Williams, an original organizer of the Black Mississippians' Council on Higher Education, the community-based support group for the Ayers higher-education desegregation litigation, put his job on the line to speak out about the Ayers case.

Williams's experiences have made him more pessimistic about the current atmosphere in Mississippi and the direction the state is going. "I'm not as optimistic now as I was when I was leaving college. In the '80s, things changed. I've been discriminated against in business and been harassed by the police," Williams said.

The final panelist was Isaiah Madison, attorney and assistant professor of political science at Jackson State University. Madison, the original lead attorney for the Ayers case, began by emphasizing the importance of recognizing our mistakes and having a repentant attitude. "In unity, there is strength and in division, there is weakness," Madison said.

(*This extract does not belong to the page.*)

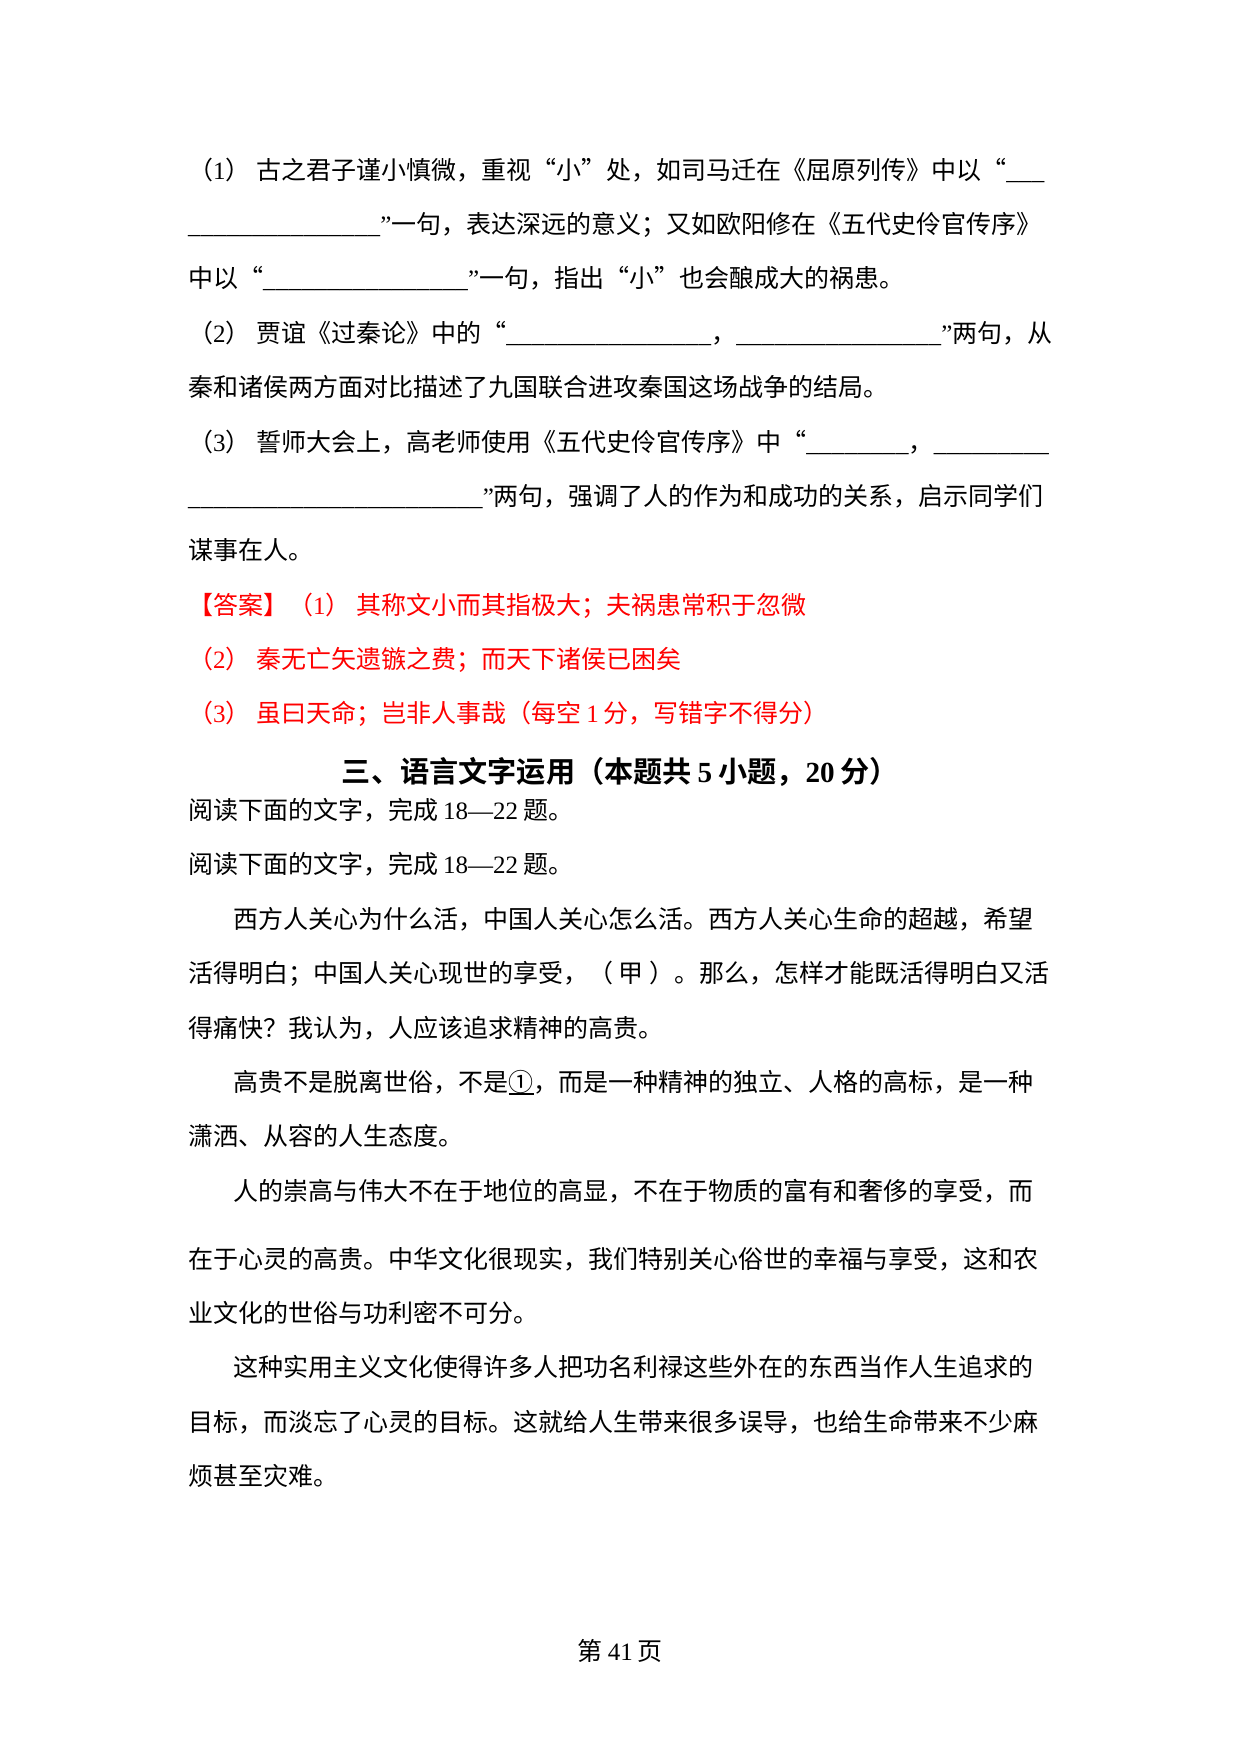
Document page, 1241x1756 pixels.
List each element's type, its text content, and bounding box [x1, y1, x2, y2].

The root of inequality, Madison emphasized, goes deeper than race, with the root of the problem being greed and socio-economic discrimination. Mississippi's mindset that some are meant to be lords, others peasants, is European in nature. Madison said we now have "a republic by the rich, for the rich, instead of the people. Follow the money, and you'll find the source of the problem. Money dictates our morality or lack of it."

Madison, who is also a Methodist minister, affirmed the previous panelist's pessimism, saying that Mississippi is just as eaten up with conflict now as in 1962.

The panelists' remarks sparked discussion in the audience. Discrimination is not merely racial; it can be based on where a person is from, audience members said. An African-American woman in the audience told of how she was heartily accepted by her white students while she was teaching in the northeast U.S. until they found out she was a Mississippian. "My students respected what I had to say, but they were so down on Southerners. When I told them I was from Mississippi, they wouldn't respond to me. They couldn't accept me as a Mississippian," she said.

The overarching theme of the discussion was that fighting discrimination is a "mission," but overcoming it will remain a "myth" until people are willing to recognize and take responsibility for their errors and embrace an attitude of repentance.